Veteran trader Scott Andrews explains why he trades on high expectancy and high probability setups and shares why he got the nickname, "The Gap Guy."

ROB:  We often hear that trading is a game of probabilities.  I'm here with Scott Andrews, and you've said to me before, we want to trade on a probability basis, not on a possibility basis.  Can you tell me what the difference is? 

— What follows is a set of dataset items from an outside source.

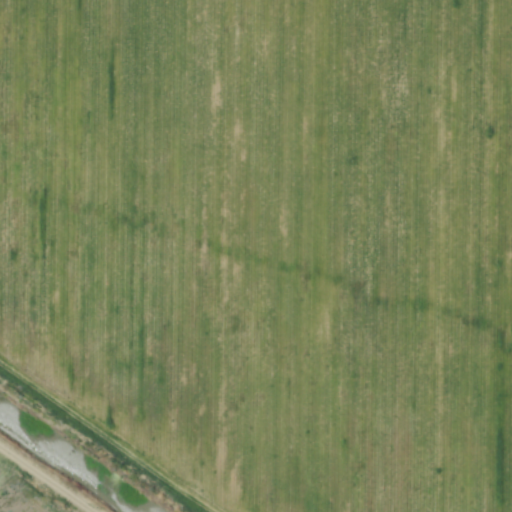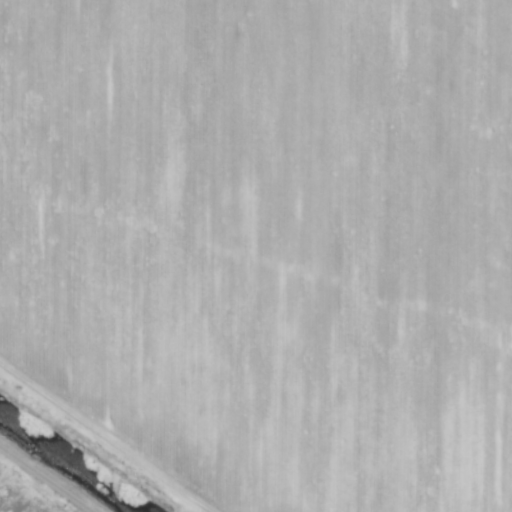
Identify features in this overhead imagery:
crop: (265, 246)
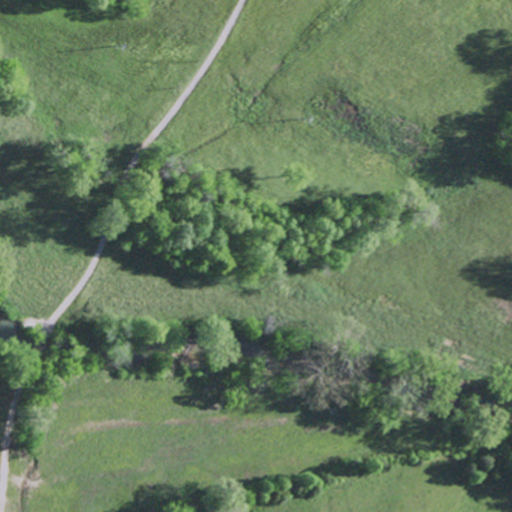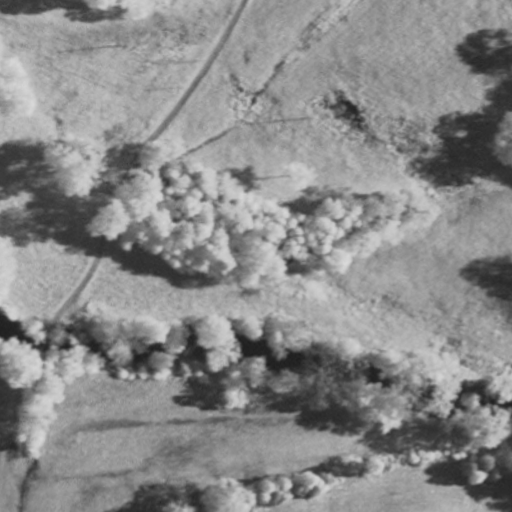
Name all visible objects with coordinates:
road: (138, 161)
road: (255, 388)
road: (23, 417)
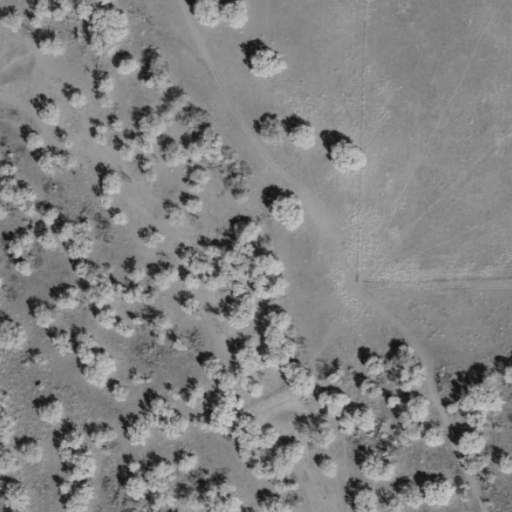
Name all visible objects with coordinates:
road: (355, 229)
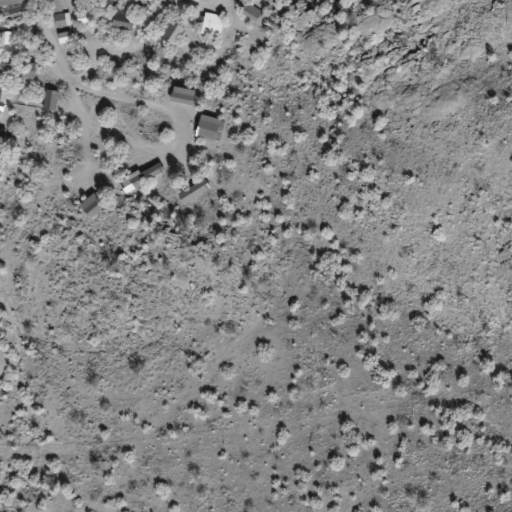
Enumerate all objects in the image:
building: (9, 2)
building: (57, 4)
building: (250, 12)
building: (62, 20)
building: (122, 20)
building: (211, 24)
road: (42, 27)
building: (171, 32)
building: (28, 70)
road: (154, 78)
building: (182, 95)
building: (50, 100)
building: (209, 128)
building: (0, 133)
building: (194, 191)
building: (91, 206)
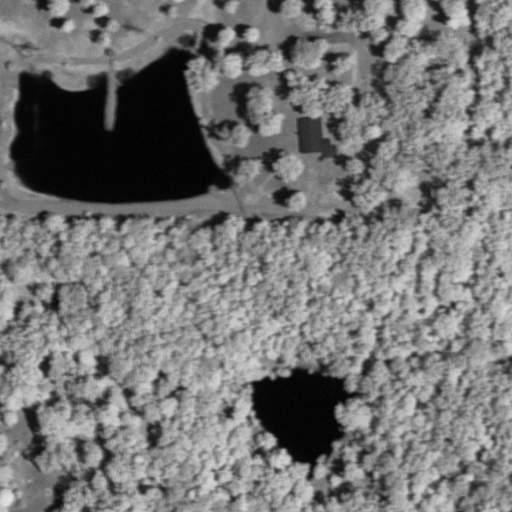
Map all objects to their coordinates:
road: (350, 6)
building: (322, 88)
building: (309, 135)
road: (10, 289)
building: (64, 296)
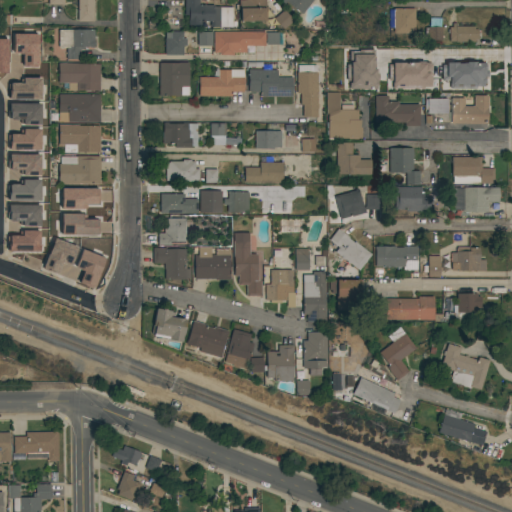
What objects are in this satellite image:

SCOTT:  Sure.  Well, a lot of traders starting out, they're reading charts, very discretionary, and every turn in the market looks like a possibility, possibly a good trade, right, so I used to be one of those traders and that's just not the truth.  There are possibilities but you're just not going to make any money trading that way, so I really migrated over the years to evaluated set-ups, identifying when I have a set-up that I evaluate from multiple angles, multiple different views of the market, multiple time frames, multiple look-back periods.  If they're in alignment, then I have a probability based notion for trading that trade, so like how the weatherman, they use ensemble forecasting, right, so I live on the East Coast, North Carolina, we have a lot of hurricanes and you can watch the swathe that they paint of where the most probable paths of a hurricane, so I'm doing essentially the same thing. 

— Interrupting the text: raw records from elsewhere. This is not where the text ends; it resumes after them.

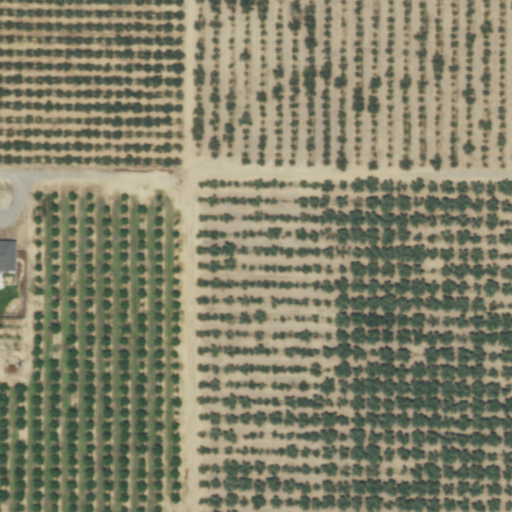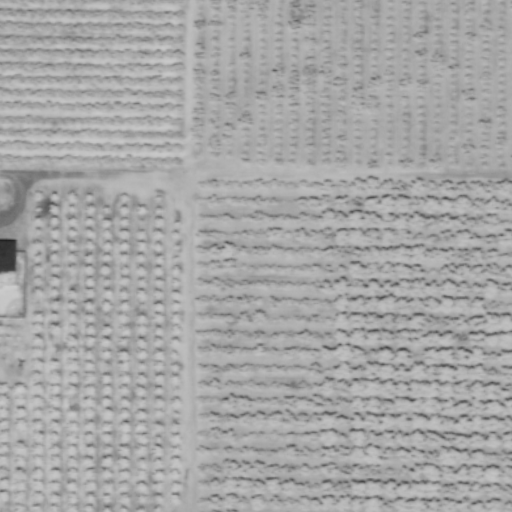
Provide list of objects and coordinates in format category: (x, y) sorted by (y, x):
road: (17, 196)
building: (6, 256)
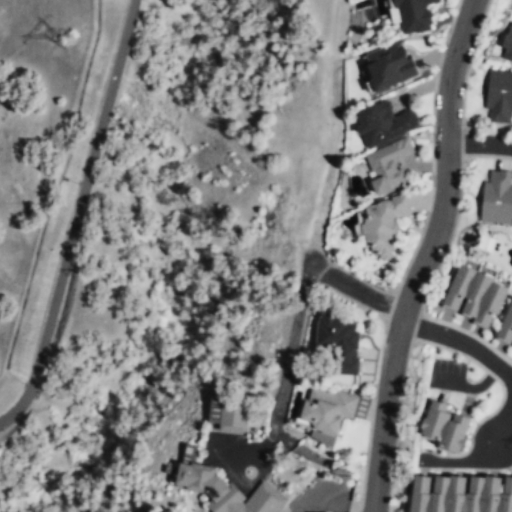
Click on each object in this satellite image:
building: (410, 15)
building: (410, 15)
power tower: (65, 38)
building: (507, 42)
building: (507, 44)
building: (387, 64)
building: (389, 67)
building: (498, 95)
building: (499, 97)
building: (381, 122)
building: (383, 124)
park: (32, 125)
road: (479, 143)
building: (385, 164)
building: (385, 165)
building: (496, 197)
building: (495, 198)
road: (75, 216)
building: (381, 224)
building: (381, 226)
road: (426, 256)
building: (472, 294)
building: (474, 296)
building: (505, 323)
building: (506, 328)
building: (338, 340)
road: (461, 341)
building: (323, 343)
building: (225, 412)
building: (320, 412)
building: (324, 413)
building: (230, 418)
building: (440, 426)
building: (442, 427)
road: (483, 456)
building: (221, 487)
building: (224, 492)
building: (459, 493)
building: (460, 494)
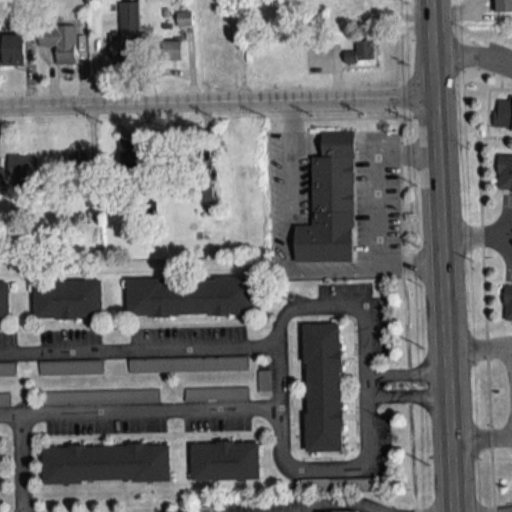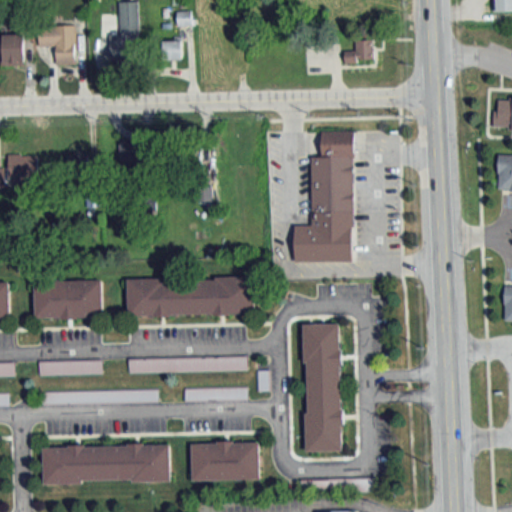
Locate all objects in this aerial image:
building: (361, 6)
building: (501, 6)
building: (185, 19)
building: (128, 35)
building: (61, 43)
road: (431, 47)
building: (16, 50)
building: (169, 52)
building: (361, 53)
road: (473, 59)
road: (217, 106)
building: (501, 113)
road: (406, 157)
building: (133, 160)
building: (79, 164)
building: (20, 173)
building: (503, 174)
road: (377, 202)
building: (327, 203)
building: (333, 204)
road: (508, 223)
road: (285, 260)
building: (190, 297)
building: (71, 300)
building: (6, 302)
building: (506, 302)
road: (443, 303)
road: (478, 347)
building: (187, 364)
building: (71, 367)
building: (7, 370)
road: (404, 374)
road: (7, 375)
building: (261, 380)
building: (318, 386)
building: (215, 394)
road: (404, 394)
building: (100, 397)
building: (5, 400)
road: (480, 436)
building: (221, 460)
road: (361, 463)
road: (21, 465)
building: (110, 465)
building: (0, 468)
building: (331, 510)
building: (253, 511)
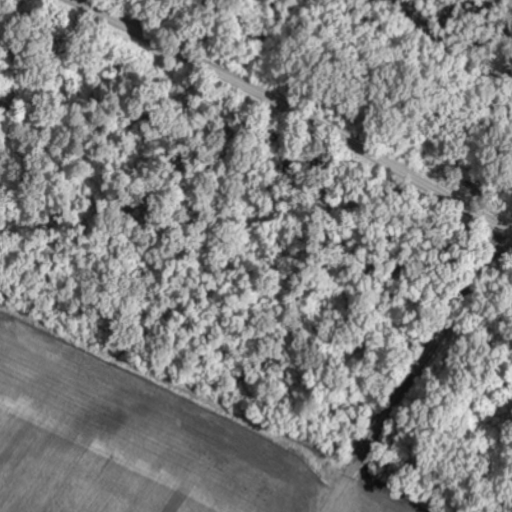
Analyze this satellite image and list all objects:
road: (293, 115)
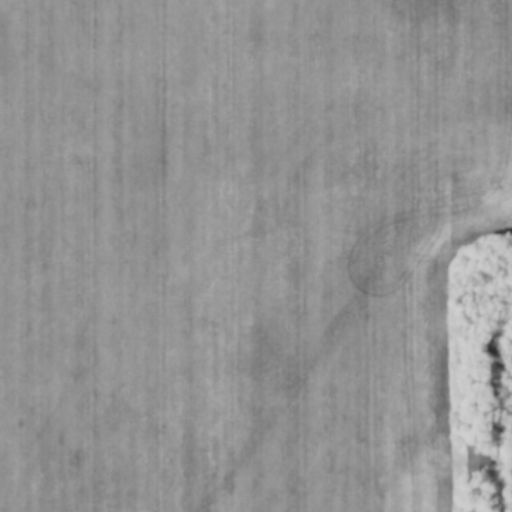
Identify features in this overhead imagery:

I'm trying to determine what's the most probable course for the market on a given day using multiple models, so that's a probability based view instead of putting a trade on that may be a 50/50 trade, which by the way I call those inflexion trades.  You can make a lot of money on those, right, but for me personally I stay away from the 50/50 trades.  Even though they can have a high expectancy, you're risking one to make three, 50/50 trade you make a lot of money over time.  The problem with those trades for me is that I get into cycles where if you trade over, say, 100 trades at a 50/50, you're going to have eight, nine, or 10 losers in a row.  It's not only possible, it's probable, and for me psychologically that starts messing with my head.  I start deviating from my rules, tightening the stop a little bit, tightening the target, and all of the sudden I'm off path, so it doesn't work well for me.  I like to try high expectancy set-ups and high probability set-ups. 

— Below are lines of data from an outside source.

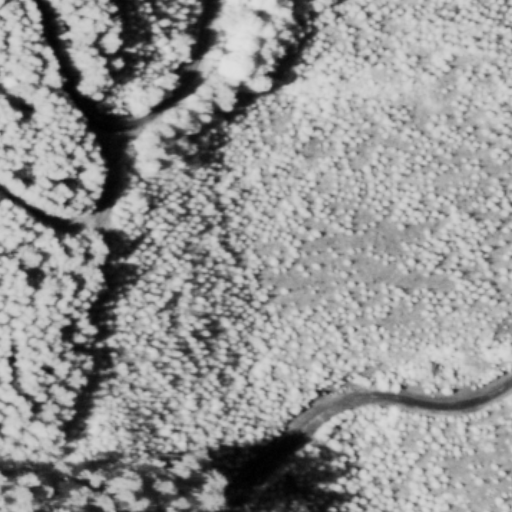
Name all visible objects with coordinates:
road: (367, 197)
road: (89, 221)
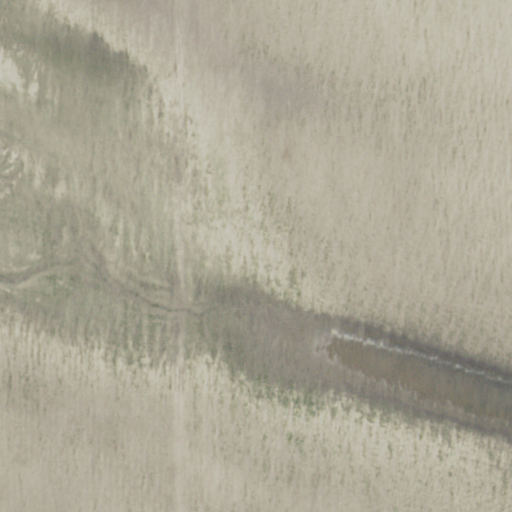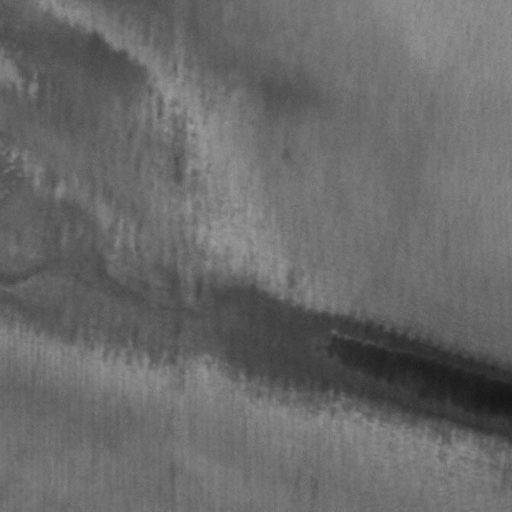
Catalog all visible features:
crop: (256, 256)
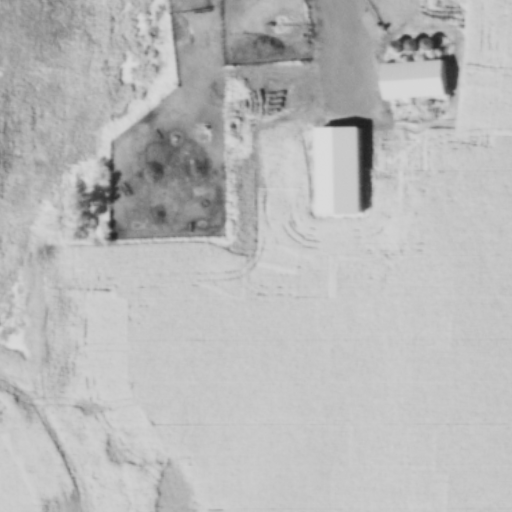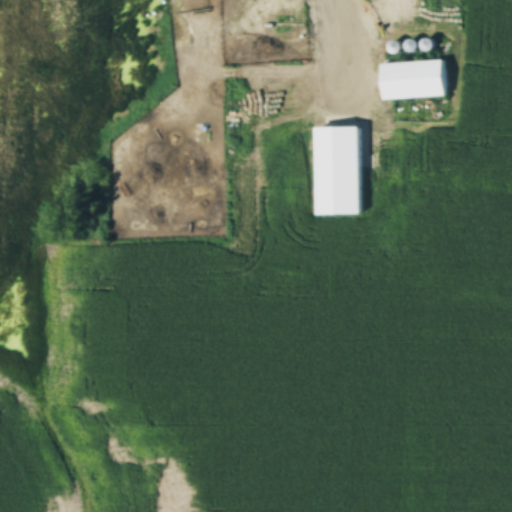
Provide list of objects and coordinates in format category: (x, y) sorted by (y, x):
building: (472, 21)
building: (414, 79)
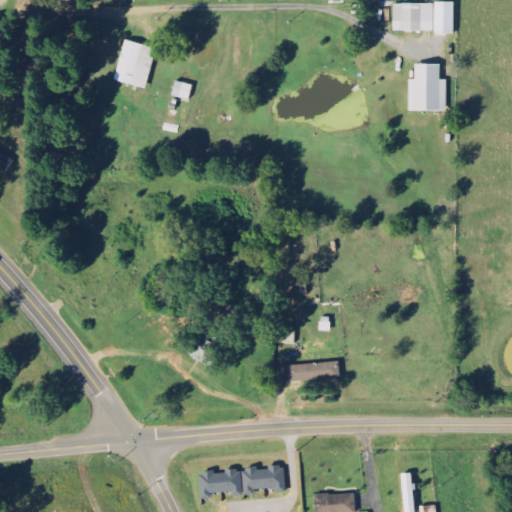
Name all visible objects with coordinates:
building: (415, 17)
building: (446, 17)
building: (137, 64)
building: (430, 89)
building: (184, 90)
building: (6, 160)
road: (70, 349)
building: (314, 372)
road: (255, 430)
road: (152, 476)
building: (245, 482)
building: (336, 503)
building: (431, 509)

ROB:  Do you have a set-up that's your favorite? 

SCOTT:  Yeah, I've sort of got the corny nickname the gap guy a long time ago.  I trade the opening gap.  It's probably the only set-up, it's the only set-up I know that has a mean reverting bias during the course of a day that you can count on.  It's a high frequency trade so it occurs every single day, almost every single day you have a good setup, and it has a 70% chance of reverting back from the open to the close of the prior day, and that's just about any equity market, so the indices and all the individual stocks, so you have the wind at your back, per se. 

ROB:  Well, we'd all like the wind at our back in the markets these days.  Thanks, Scott. 

SCOTT:  Thank you. 

ROB:  You're watching the Money Show video network.